▶ [Job] Print the data exactly as it is given, please.

[The data — start]

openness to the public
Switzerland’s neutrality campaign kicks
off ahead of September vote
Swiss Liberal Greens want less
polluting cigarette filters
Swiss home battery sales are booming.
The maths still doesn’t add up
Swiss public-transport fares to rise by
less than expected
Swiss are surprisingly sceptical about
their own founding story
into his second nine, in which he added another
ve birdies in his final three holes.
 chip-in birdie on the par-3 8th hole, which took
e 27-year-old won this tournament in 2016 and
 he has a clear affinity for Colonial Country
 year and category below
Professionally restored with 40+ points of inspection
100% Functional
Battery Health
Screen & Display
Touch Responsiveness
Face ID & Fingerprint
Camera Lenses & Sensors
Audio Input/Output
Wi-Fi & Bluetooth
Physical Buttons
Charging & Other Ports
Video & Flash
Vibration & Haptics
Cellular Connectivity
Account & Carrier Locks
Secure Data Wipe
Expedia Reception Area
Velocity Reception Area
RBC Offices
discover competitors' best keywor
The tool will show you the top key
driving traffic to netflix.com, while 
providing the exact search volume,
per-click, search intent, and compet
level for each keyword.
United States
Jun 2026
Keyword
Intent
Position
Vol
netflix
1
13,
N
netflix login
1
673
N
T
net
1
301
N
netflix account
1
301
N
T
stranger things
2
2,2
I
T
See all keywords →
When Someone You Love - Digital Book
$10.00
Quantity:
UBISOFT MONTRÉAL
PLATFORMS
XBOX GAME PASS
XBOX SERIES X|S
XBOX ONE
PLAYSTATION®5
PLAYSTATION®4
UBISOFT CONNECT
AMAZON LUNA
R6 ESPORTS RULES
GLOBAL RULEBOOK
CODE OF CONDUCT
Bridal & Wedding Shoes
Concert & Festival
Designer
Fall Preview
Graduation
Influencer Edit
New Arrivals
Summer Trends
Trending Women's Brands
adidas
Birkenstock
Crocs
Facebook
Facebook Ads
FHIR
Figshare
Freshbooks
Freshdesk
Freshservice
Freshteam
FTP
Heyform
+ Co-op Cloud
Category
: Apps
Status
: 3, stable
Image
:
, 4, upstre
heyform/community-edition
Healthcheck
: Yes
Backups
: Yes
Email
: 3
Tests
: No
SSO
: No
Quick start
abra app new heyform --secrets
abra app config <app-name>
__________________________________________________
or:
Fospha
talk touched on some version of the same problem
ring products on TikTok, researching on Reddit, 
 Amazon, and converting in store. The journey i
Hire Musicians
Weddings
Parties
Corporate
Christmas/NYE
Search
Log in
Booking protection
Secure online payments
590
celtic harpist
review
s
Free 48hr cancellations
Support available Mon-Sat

[The data — finish]

▶ [Final answer]
openness to the public
Switzerland’s neutrality campaign kicks
off ahead of September vote
Swiss Liberal Greens want less
polluting cigarette filters
Swiss home battery sales are booming.
The maths still doesn’t add up
Swiss public-transport fares to rise by
less than expected
Swiss are surprisingly sceptical about
their own founding story
into his second nine, in which he added another
ve birdies in his final three holes.
 chip-in birdie on the par-3 8th hole, which took
e 27-year-old won this tournament in 2016 and
 he has a clear affinity for Colonial Country
 year and category below
Professionally restored with 40+ points of inspection
100% Functional
Battery Health
Screen & Display
Touch Responsiveness
Face ID & Fingerprint
Camera Lenses & Sensors
Audio Input/Output
Wi-Fi & Bluetooth
Physical Buttons
Charging & Other Ports
Video & Flash
Vibration & Haptics
Cellular Connectivity
Account & Carrier Locks
Secure Data Wipe
Expedia Reception Area
Velocity Reception Area
RBC Offices
discover competitors' best keywor
The tool will show you the top key
driving traffic to netflix.com, while 
providing the exact search volume,
per-click, search intent, and compet
level for each keyword.
United States
Jun 2026
Keyword
Intent
Position
Vol
netflix
1
13,
N
netflix login
1
673
N
T
net
1
301
N
netflix account
1
301
N
T
stranger things
2
2,2
I
T
See all keywords →
When Someone You Love - Digital Book
$10.00
Quantity:
UBISOFT MONTRÉAL
PLATFORMS
XBOX GAME PASS
XBOX SERIES X|S
XBOX ONE
PLAYSTATION®5
PLAYSTATION®4
UBISOFT CONNECT
AMAZON LUNA
R6 ESPORTS RULES
GLOBAL RULEBOOK
CODE OF CONDUCT
Bridal & Wedding Shoes
Concert & Festival
Designer
Fall Preview
Graduation
Influencer Edit
New Arrivals
Summer Trends
Trending Women's Brands
adidas
Birkenstock
Crocs
Facebook
Facebook Ads
FHIR
Figshare
Freshbooks
Freshdesk
Freshservice
Freshteam
FTP
Heyform
+ Co-op Cloud
Category
: Apps
Status
: 3, stable
Image
:
, 4, upstre
heyform/community-edition
Healthcheck
: Yes
Backups
: Yes
Email
: 3
Tests
: No
SSO
: No
Quick start
abra app new heyform --secrets
abra app config <app-name>
__________________________________________________
or:
Fospha
talk touched on some version of the same problem
ring products on TikTok, researching on Reddit, 
 Amazon, and converting in store. The journey i
Hire Musicians
Weddings
Parties
Corporate
Christmas/NYE
Search
Log in
Booking protection
Secure online payments
590
celtic harpist
review
s
Free 48hr cancellations
Support available Mon-Sat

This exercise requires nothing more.